Stored dataset items
:::::
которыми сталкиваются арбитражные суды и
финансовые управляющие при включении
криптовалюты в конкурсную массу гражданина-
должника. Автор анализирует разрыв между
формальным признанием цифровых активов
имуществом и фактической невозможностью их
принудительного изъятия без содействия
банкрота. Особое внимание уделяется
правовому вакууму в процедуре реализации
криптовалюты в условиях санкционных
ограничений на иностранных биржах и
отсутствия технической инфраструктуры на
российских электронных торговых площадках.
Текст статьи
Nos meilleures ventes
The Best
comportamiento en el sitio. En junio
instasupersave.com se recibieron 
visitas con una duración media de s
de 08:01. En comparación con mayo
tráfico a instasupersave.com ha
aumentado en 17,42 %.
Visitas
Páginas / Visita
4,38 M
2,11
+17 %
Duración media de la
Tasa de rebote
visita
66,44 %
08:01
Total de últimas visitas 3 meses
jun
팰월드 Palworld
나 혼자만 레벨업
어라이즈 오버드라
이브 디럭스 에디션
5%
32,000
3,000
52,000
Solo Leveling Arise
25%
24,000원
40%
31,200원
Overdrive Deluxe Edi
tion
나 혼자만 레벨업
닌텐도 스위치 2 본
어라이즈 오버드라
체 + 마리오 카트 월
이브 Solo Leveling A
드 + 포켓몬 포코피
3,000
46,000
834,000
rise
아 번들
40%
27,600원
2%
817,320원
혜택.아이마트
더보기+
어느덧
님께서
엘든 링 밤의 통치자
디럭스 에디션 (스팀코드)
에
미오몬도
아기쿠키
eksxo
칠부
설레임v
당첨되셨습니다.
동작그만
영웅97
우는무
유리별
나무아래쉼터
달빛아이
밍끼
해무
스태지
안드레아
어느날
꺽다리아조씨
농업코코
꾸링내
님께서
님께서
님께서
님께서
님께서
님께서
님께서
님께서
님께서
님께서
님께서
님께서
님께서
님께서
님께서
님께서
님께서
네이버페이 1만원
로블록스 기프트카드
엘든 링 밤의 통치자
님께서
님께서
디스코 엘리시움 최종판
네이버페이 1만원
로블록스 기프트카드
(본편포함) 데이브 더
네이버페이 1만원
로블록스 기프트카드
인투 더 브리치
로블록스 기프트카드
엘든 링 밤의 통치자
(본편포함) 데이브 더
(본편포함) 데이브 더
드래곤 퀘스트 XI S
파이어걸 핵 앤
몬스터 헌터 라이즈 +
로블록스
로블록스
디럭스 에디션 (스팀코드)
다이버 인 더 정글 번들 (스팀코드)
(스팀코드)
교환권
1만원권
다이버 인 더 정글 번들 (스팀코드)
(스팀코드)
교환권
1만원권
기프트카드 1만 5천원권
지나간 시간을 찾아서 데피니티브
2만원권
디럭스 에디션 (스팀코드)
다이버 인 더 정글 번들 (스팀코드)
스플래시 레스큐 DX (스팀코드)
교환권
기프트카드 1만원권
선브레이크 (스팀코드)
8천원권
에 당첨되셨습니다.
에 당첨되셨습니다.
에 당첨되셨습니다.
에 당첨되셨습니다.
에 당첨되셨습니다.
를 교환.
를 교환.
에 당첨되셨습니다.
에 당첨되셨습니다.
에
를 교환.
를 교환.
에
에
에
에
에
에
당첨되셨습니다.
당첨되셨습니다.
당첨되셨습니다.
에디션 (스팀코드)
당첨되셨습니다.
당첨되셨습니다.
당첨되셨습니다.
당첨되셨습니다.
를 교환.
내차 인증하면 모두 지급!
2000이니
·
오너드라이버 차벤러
:::::
## TASK BRIEF
Copy whichever lines above contain the string "instasupersave".

## RESULT FOR THIS TASK
instasupersave.com se recibieron 
tráfico a instasupersave.com ha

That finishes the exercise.